── Text to read ──
Net income attributable to common stockholders decreased by $526 million and $508 million during the three and six months ended June 30, 2021, respectively, from the comparable periods in 2020, primarily as a result of a $472 million and $886 million increase in derivative-related after-tax losses attributable to common stockholders for the three and six months ended June 30, 2021, respectively. The derivative-related losses in the three and six months ended June 30, 2021 were mainly the result of $674 million and $748 million, respectively, of pre-tax derivative losses, primarily on our commodity derivatives as a result of unfavorable shifts in international forward commodity curves. Additionally, during the three months ended June 30, 2021 compared to the comparable period in 2020, margins declined due to the non-recurrence, during the three months ended June 30, 2021, of accelerated revenues recognized from LNG cargoes for which customers notified us that they would not take delivery, which were partially offset by increased revenue on increased volume of LNG delivered. During the six months ended June 30, 2021, the decrease in net income attributable to common stockholders due to losses in derivatives was partially offset by increased commodity margins per MMBtu on volumes delivered, due to both increased revenue per MMBtu and volumes delivered, as well as higher than normal contributions from LNG and natural gas portfolio optimization activities due to significant volatility in LNG and natural gas markets during the six months ended June 30, 2021. This was partially offset by the non-recurrence, during the six months ended June 30, 2021, of accelerated revenues recognized from LNG cargoes for which customers notified us that they would not take delivery.
───
── Record excerpts ──
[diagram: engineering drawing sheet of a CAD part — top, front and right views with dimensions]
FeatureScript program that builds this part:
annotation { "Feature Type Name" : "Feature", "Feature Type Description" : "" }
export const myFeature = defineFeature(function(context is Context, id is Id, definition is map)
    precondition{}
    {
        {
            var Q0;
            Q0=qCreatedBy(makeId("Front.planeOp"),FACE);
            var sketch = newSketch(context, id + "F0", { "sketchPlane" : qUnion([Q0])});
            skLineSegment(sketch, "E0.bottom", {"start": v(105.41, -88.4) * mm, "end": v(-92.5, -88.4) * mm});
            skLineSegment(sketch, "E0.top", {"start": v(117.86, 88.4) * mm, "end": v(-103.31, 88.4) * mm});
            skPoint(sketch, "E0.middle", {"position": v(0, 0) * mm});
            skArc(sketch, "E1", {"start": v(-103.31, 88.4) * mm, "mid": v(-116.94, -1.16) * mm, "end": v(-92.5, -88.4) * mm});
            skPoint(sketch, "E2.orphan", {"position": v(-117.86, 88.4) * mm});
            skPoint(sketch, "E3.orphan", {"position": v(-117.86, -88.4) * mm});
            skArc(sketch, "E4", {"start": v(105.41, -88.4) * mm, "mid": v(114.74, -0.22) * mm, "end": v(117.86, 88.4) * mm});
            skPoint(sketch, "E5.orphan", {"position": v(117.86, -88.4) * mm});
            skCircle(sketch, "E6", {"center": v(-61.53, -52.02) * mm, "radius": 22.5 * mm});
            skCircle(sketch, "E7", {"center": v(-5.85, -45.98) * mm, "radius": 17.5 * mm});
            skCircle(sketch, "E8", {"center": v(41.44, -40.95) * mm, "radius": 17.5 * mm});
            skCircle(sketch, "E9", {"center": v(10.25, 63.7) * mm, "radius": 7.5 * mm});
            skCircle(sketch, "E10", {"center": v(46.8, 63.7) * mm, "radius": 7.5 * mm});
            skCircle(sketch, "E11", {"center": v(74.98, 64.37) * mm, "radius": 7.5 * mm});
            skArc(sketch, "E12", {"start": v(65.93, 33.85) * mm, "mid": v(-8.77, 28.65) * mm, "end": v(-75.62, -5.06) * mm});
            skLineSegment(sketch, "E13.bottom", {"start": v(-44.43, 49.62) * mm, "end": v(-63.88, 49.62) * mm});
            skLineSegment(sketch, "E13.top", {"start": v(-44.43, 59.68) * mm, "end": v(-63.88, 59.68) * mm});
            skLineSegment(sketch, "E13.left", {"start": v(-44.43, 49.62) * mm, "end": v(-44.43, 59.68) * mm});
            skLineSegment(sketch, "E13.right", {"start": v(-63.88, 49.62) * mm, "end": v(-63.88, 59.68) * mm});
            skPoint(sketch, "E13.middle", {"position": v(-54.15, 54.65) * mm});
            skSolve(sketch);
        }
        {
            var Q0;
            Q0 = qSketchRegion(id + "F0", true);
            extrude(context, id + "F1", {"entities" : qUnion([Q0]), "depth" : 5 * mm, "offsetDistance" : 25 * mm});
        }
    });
───
*Work to complete:*
a) Answer these questions from the passage on net income, each on its own line:
(i) By how much did net income attributable to common stockholders decrease during the three months ended June 30, 2021?
(ii) How much in pre-tax derivative losses was recorded for the six months ended June 30, 2021?
(iii) What does the passage give as the reason for the higher than normal contributions from LNG and natural gas portfolio optimization activities?
b) Please resume the passage on net income after its final sentence and continue it.

*Answers for the exercise:*
a)
(i) $526 million
(ii) $748 million
(iii) Significant volatility in LNG and natural gas markets during the six months ended June 30, 2021

b)
We enter into derivative instruments to manage our exposure to (1) changing interest rates, (2) commodity-related marketing and price risks, including those associated with our IPM transactions, and (3) foreign exchange volatility. Derivative instruments are reported at fair value on our Consolidated Financial Statements. In some cases, the underlying transactions being economically hedged are accounted for under the accrual method of accounting, whereby revenues and expenses are recognized only upon delivery, receipt or realization of the underlying transaction. Because the recognition of derivative instruments at fair value has the effect of recognizing gains or losses relating to future period exposure, use of derivative instruments may increase the volatility of our results of operations based on changes in market pricing, counterparty credit risk and other relevant factors.

Revenues
Three Months Ended June 30, Six Months Ended June 30,
(in millions) 2021 2020 Change 2021 2020 Change
LNG revenues $ 2,913  $ 2,295  $ 618  $ 5,912  $ 4,863  $ 1,049 
Regasification revenues 67  68  (1) 134  135  (1)
Other revenues 37  39  (2) 61  113  (52)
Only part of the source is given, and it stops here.